Still hungering for more indie-flavoured video game news following last night’s big Xbox showcase? Well, you’re in luck, courtesy of Humble Games, which has just given its slate of upcoming titles an airing in a series of its own reveals. And if you missed it, you can catch up with everything the publisher shared by perusing the words below.
Things got off to an exciting start with in the form of Monaco 2, the sequel to Pocketwatch Games’ acclaimed heist caper. Unsurprisingly, chaotic heists remain the focus in this follow-up, but there’s a new emphasis on verticality in the procedurally generated stages – made possible thanks to a visual style shift to fully, isometric 3D. It’ll also be playable solo and co-operatively, although probably not for some time, given it’s still “early” in development.
Coral Island, which made a splash on Kickstarter last year, is described as a “re-imagined farm sim” by its developer Stairway Games.
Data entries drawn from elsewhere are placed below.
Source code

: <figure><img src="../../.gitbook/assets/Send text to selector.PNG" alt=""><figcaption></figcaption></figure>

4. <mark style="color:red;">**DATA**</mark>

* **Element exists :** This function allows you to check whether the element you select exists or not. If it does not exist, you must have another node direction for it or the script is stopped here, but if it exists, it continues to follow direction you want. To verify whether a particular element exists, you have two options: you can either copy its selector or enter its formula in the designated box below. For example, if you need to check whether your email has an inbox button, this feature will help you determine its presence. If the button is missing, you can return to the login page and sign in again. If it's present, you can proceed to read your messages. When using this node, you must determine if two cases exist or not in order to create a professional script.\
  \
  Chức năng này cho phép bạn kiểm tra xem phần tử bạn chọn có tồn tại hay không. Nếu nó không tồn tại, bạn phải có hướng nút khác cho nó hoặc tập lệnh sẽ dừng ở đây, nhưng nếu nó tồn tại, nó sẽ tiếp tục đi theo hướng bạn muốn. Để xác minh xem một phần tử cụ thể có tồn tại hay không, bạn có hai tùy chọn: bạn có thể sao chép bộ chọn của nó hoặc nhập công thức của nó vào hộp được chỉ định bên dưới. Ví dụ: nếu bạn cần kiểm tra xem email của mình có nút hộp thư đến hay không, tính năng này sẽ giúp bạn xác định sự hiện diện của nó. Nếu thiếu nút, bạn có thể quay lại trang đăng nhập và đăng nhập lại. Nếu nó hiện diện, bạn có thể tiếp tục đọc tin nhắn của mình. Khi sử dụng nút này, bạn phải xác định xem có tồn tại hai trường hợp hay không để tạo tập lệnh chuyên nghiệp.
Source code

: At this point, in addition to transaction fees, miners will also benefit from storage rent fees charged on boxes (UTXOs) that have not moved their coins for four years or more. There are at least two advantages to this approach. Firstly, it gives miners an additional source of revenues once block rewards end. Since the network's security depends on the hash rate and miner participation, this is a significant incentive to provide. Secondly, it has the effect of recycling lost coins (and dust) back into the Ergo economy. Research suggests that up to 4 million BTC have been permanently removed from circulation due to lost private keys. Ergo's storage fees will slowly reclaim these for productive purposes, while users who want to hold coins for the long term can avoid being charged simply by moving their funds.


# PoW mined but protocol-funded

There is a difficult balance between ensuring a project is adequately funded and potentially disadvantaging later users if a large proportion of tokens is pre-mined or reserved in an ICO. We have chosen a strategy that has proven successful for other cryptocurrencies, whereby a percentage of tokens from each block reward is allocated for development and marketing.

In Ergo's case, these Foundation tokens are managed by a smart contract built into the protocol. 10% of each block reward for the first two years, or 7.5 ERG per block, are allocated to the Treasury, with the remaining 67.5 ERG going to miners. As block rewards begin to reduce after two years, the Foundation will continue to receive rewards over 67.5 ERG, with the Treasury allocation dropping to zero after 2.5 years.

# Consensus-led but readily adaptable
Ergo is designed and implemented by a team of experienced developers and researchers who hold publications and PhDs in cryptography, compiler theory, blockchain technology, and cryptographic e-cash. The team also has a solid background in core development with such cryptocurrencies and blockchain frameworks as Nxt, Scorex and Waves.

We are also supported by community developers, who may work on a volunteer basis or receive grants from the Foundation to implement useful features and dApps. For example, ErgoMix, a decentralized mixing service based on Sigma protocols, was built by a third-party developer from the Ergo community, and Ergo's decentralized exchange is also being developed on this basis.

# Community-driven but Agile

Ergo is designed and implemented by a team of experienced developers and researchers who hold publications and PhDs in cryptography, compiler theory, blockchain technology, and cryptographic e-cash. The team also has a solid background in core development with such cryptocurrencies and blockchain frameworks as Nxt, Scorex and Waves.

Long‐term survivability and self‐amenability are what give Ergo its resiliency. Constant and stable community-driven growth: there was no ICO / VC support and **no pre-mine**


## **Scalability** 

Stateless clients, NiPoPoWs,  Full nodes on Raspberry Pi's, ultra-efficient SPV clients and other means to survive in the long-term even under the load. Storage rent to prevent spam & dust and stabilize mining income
As in other games of its ilk, players can farm, build, and form relationships (a community of over 50 islanders is promised), but there’s a bit of an ocean conservation twist tied to its tropical setting too, with players needing to clean and protect the surrounding reefs. Release information is limited, but it’s available to wishlist now on Steam.
Moonscars comes from Moldovian studio Black Mermaid and draws inspiration from both the Souls series and the art of Dutch masters to serve up a striking, side-scrolling action souls-like (that reminds me an awful lot of The Game Kitchen’s wonderful Blasphemous) coming to PC in summer 2022. “Desperation” is promised.
Ghost Song, developed by Old Moon, is a kind of pastel-hued Metroidvania with a strangely soothing sci-fi art style and an emphasis on “atmosphere and mystery”. It sees players waking from a long slumber on the surface of the desolate moon of Lorian V, whereupon they must delve below the surface to discover the secrets that await – and shoot a whole bunch of things in the process. It’ll be out on PC at some currently unspecified future point.
Next up, we got a look at Signalis, a sort of 3D action game with a lovely retro art style vaguely reminiscent of the likes of Flashback and Another World. It’s described as a classic survival horror experience, “full of melancholic cosmic mystery”, and puts players in the role of Elstar, a technician replika, searching for her lost dreams. Developer Rose-Engine promises puzzles and nightmarish creatures when Signalis arrives on PC and Xbox this autumn.
Infinite Guitars, by Niko Niko, is a rhythm-action RPG sporting an appealing Saturday-Morning-cartoon-style aesthetic. Set in a world devastated by a great mech war, expect exploration, adventure, upgrades, and battling – all themed around guitar-based rhythm combat – when it eventually releases on platforms yet to be revealed.
Chinatown Detective Agency, a hard-boiled cybernoir mystery from General Interactive Co, serves up an intriguing combination of classic point-and-click adventuring and real-world investigation – requiring players to step away from the game and do some real-world research to solve puzzles as they whizz around the globe in pursuit of dastardly criminals. It’s coming to PC, Xbox, and Switch, on 7th April.
Curious Panda Games’ The Iron Oath is a turn-based tactical RPG “where the fate of your mercenary company rests on your decisions”. It casts players as the leader of a band of soldiers-for-hire, tasking them with enrolling new recruits, managing their operations, and undertaking perilous missions across the harsh land of Caelum as they seek to build their company’s renown. This one is entering Steam Early Access on 19th April and a demo is available right now.
And finally! We got a nice new teaser for Summerfall Studios’ intriguing Stray Gods: The Roleplaying Musical. Previously known as Chorus: An Adventure Musical when it came to Kickstarter in 2019, this one is being helmed by Dragon Age creator David Gaider, and is described as “one part narrative-driven adventure and one part interactive musical”. Despite the musical focus (and a soundtrack by Austin Wintory), Summerfall is keen to stress the RPG elements at Stray Gods’ core, promising the likes of branching dialogue, meaningful choices, plus interactions and consequences that shape the story, when it eventually arrives.